TASK DETAILS →
In the rows below, copy word for word every line from the one containing "scientific name: Claytosmunda claytoniana" to the one containing "genus: Spermacoce", with both of those lines included.

##### EXERCISE INPUT

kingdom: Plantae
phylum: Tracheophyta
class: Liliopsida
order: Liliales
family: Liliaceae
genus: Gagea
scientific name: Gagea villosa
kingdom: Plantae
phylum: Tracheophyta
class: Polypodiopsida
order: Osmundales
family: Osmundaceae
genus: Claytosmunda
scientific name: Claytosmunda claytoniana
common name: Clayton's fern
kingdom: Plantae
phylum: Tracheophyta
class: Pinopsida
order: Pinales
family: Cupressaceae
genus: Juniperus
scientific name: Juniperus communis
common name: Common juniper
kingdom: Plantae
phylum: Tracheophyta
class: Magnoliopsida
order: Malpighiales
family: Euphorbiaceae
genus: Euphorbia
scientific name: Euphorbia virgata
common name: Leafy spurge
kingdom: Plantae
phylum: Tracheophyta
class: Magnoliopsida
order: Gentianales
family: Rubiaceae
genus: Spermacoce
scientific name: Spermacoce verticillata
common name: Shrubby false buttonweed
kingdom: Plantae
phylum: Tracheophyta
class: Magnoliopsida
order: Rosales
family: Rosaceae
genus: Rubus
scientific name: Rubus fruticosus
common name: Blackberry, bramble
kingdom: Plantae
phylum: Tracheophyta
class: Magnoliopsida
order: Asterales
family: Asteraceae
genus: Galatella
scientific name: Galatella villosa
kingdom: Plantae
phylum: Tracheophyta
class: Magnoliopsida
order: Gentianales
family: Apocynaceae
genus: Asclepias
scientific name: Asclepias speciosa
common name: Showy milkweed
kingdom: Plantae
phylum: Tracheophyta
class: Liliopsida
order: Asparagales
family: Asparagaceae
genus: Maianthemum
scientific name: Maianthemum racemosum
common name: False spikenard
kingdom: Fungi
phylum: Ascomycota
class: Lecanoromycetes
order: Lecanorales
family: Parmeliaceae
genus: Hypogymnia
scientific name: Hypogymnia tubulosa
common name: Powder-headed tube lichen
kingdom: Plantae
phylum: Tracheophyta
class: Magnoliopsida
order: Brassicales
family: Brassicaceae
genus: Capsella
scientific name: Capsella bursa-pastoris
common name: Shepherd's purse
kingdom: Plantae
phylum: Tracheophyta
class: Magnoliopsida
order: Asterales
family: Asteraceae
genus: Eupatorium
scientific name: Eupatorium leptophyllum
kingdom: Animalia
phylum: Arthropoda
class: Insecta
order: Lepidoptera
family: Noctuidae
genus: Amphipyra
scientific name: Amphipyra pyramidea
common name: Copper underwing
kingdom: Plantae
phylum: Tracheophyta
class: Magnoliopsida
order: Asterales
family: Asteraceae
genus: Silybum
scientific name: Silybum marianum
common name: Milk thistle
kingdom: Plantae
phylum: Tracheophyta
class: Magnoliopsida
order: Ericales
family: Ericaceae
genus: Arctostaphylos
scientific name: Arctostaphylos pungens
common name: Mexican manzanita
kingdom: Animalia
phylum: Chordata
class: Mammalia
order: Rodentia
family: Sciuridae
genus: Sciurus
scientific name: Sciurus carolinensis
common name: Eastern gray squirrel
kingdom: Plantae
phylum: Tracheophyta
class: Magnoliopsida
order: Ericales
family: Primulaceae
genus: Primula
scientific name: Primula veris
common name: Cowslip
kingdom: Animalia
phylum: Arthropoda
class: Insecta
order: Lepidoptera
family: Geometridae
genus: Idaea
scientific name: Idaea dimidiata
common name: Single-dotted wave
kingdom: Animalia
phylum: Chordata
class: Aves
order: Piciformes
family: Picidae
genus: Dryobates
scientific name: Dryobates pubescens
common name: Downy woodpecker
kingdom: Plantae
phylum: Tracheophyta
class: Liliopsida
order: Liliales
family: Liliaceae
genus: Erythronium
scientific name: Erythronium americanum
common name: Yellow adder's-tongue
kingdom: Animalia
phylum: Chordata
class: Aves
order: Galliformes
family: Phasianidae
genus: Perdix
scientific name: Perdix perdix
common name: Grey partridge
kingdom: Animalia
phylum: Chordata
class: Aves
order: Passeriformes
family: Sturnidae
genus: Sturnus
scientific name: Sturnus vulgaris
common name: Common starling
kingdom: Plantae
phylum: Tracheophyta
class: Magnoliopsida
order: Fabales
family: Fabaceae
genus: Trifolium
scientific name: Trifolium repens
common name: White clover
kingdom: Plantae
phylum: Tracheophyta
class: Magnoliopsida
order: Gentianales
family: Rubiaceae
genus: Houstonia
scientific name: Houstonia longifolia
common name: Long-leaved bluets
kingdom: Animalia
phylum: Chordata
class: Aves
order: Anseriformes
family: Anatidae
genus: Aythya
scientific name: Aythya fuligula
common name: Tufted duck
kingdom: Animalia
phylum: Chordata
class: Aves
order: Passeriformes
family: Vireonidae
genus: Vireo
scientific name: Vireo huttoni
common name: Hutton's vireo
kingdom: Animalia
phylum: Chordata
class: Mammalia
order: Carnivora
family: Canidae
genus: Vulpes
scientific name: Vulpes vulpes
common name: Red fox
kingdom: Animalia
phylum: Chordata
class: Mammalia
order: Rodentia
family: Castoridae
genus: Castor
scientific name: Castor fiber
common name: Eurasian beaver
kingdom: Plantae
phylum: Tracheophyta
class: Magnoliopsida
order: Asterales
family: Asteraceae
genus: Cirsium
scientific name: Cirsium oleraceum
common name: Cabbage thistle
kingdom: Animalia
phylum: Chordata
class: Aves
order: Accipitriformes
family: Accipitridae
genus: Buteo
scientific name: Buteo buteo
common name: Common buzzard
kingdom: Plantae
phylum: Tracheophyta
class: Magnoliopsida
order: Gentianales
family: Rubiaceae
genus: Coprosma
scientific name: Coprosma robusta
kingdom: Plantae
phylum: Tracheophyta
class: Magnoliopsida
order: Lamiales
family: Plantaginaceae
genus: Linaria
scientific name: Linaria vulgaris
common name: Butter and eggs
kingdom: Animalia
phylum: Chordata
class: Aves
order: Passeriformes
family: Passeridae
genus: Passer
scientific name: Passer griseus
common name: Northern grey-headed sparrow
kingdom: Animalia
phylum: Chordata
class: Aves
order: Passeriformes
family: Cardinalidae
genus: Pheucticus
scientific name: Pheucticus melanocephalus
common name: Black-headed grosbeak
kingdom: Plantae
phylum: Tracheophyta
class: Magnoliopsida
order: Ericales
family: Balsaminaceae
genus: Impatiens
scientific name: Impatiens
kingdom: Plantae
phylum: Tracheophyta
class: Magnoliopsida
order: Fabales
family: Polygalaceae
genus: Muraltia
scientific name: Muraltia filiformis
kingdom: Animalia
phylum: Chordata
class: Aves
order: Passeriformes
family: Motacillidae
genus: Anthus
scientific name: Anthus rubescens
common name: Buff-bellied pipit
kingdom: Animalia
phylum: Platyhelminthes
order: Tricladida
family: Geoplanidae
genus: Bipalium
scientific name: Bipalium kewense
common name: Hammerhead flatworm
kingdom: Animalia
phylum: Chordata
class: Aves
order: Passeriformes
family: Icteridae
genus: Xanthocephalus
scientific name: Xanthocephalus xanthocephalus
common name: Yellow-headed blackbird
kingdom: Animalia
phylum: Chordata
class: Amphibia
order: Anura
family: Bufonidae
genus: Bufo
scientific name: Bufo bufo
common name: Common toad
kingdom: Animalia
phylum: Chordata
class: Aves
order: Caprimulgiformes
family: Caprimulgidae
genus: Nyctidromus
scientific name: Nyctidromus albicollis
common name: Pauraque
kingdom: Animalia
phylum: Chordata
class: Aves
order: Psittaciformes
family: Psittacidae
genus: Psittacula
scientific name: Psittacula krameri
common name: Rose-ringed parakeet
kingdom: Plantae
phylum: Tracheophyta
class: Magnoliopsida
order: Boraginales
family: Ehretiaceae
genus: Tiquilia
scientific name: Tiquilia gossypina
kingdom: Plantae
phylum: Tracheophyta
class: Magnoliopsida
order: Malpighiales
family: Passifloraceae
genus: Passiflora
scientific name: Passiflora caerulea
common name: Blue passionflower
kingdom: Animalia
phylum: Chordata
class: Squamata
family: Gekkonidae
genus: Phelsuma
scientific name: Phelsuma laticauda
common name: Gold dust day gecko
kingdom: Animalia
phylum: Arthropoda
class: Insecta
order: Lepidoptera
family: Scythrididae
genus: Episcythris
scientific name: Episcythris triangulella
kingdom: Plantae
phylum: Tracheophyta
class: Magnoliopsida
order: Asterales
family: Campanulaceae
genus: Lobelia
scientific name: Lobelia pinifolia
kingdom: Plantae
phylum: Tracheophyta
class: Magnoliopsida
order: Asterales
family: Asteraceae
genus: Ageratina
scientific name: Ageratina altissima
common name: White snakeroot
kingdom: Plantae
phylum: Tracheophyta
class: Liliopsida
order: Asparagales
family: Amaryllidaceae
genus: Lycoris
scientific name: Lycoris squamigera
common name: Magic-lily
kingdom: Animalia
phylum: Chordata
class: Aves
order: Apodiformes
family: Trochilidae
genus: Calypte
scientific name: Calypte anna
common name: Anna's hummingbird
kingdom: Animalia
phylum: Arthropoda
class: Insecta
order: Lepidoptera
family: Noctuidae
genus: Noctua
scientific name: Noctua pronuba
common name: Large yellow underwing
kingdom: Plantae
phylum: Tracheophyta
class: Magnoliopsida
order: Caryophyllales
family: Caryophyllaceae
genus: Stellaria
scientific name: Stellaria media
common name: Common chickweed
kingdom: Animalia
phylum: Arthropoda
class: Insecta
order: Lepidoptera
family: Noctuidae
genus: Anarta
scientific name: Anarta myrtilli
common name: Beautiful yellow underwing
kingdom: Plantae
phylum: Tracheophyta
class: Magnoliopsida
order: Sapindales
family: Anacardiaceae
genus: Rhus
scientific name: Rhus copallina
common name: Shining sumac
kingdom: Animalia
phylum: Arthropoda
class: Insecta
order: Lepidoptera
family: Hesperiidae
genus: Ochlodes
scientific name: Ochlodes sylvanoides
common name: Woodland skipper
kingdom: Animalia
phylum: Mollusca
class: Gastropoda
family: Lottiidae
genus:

##########

RESPONSE TO THE TASK →
scientific name: Claytosmunda claytoniana
common name: Clayton's fern
kingdom: Plantae
phylum: Tracheophyta
class: Pinopsida
order: Pinales
family: Cupressaceae
genus: Juniperus
scientific name: Juniperus communis
common name: Common juniper
kingdom: Plantae
phylum: Tracheophyta
class: Magnoliopsida
order: Malpighiales
family: Euphorbiaceae
genus: Euphorbia
scientific name: Euphorbia virgata
common name: Leafy spurge
kingdom: Plantae
phylum: Tracheophyta
class: Magnoliopsida
order: Gentianales
family: Rubiaceae
genus: Spermacoce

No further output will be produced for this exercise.